One driver reported that in 1981 he averaged 40–50 hours of work a week. He now can’t survive even on 120 hours, or more than 17 hours a day, seven days a week, describing the situation as “slavery.”
These conditions have caused cabbies to suffer extreme emotional distress. A number have been driven to suicide.
In September of last year, drivers staged a protest by temporarily blocking the Brooklyn Bridge.
In response to this dire situation, the de Blasio administration has created a program, originally proposed last March, which provides individual medallion owners with $29,000 grants that supposedly would enable the drivers, who have an average debt of $550,000, to negotiate with their lenders to reduce the overall loan amounts. This is apparently based on the theory that the lenders would prefer to negotiate a reduced amount for repayment instead of being left with perhaps an even lower return if the driver was to declare bankruptcy.
News reports indicate that at least 155 drivers have so far accepted the deal. On average, these drivers have had their outstanding loan amounts reduced from $310,000 to $180,000. Approximately 1,000 more have expressed interest in participating.

- [WORK TO COMPLETE]
• a. In the excerpt on taxi drivers' debt, how much is each grant that the de Blasio administration's program gives individual medallion owners?
• b. Reproduce the excerpt on taxi drivers' debt word for word, everything from "In response to" down to "to declare bankruptcy.".

- [PROVIDED RECORDS]
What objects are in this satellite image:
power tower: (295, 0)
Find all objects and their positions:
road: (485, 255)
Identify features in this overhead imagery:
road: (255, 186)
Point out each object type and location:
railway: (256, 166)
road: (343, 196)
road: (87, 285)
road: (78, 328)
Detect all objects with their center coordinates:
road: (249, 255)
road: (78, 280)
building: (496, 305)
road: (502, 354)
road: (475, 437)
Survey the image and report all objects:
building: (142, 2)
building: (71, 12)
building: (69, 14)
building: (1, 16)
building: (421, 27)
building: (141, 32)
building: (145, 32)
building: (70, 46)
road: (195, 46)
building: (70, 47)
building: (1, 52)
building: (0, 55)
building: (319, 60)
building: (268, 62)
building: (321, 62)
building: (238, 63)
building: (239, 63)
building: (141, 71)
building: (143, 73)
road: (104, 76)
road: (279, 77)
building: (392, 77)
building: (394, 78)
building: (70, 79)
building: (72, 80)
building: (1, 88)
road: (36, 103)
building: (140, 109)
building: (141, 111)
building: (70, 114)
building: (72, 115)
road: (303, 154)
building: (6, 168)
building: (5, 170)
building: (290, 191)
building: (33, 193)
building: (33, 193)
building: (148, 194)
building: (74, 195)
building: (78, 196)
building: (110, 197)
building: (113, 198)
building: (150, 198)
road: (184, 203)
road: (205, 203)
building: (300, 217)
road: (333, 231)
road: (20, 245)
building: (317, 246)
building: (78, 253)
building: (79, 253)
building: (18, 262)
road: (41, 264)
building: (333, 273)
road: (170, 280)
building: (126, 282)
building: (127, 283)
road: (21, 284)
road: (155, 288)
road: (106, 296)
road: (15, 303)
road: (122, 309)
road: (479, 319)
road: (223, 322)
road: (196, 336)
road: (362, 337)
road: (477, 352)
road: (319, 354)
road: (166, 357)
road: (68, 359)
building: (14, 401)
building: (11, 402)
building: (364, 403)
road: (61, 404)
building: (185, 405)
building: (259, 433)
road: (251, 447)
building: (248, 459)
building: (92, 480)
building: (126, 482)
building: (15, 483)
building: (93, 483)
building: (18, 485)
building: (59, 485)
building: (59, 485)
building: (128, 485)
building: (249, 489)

- [YOUR RESPONSES]
• a. $29,000.

• b.
In response to this dire situation, the de Blasio administration has created a program, originally proposed last March, which provides individual medallion owners with $29,000 grants that supposedly would enable the drivers, who have an average debt of $550,000, to negotiate with their lenders to reduce the overall loan amounts. This is apparently based on the theory that the lenders would prefer to negotiate a reduced amount for repayment instead of being left with perhaps an even lower return if the driver was to declare bankruptcy.